**What is needed**
Retype the listing exactly. Leave out the images.

**Provided entries**
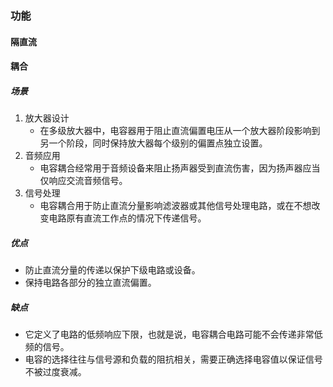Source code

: ### 功能
#### 隔直流
#### 耦合
##### 场景
1. 放大器设计
	- 在多级放大器中，电容器用于阻止直流偏置电压从一个放大器阶段影响到另一个阶段，同时保持放大器每个级别的偏置点独立设置。
2. 音频应用
	- 电容耦合经常用于音频设备来阻止扬声器受到直流伤害，因为扬声器应当仅响应交流音频信号。
3. 信号处理
	- 电容耦合用于防止直流分量影响滤波器或其他信号处理电路，或在不想改变电路原有直流工作点的情况下传递信号。
##### 优点
- 防止直流分量的传递以保护下级电路或设备。
- 保持电路各部分的独立直流偏置。
##### 缺点
- 它定义了电路的低频响应下限，也就是说，电容耦合电路可能不会传递非常低频的信号。
- 电容的选择往往与信号源和负载的阻抗相关，需要正确选择电容值以保证信号不被过度衰减。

**Final answer**
Source code

: ### 功能
#### 隔直流
#### 耦合
##### 场景
1. 放大器设计
	- 在多级放大器中，电容器用于阻止直流偏置电压从一个放大器阶段影响到另一个阶段，同时保持放大器每个级别的偏置点独立设置。
2. 音频应用
	- 电容耦合经常用于音频设备来阻止扬声器受到直流伤害，因为扬声器应当仅响应交流音频信号。
3. 信号处理
	- 电容耦合用于防止直流分量影响滤波器或其他信号处理电路，或在不想改变电路原有直流工作点的情况下传递信号。
##### 优点
- 防止直流分量的传递以保护下级电路或设备。
- 保持电路各部分的独立直流偏置。
##### 缺点
- 它定义了电路的低频响应下限，也就是说，电容耦合电路可能不会传递非常低频的信号。
- 电容的选择往往与信号源和负载的阻抗相关，需要正确选择电容值以保证信号不被过度衰减。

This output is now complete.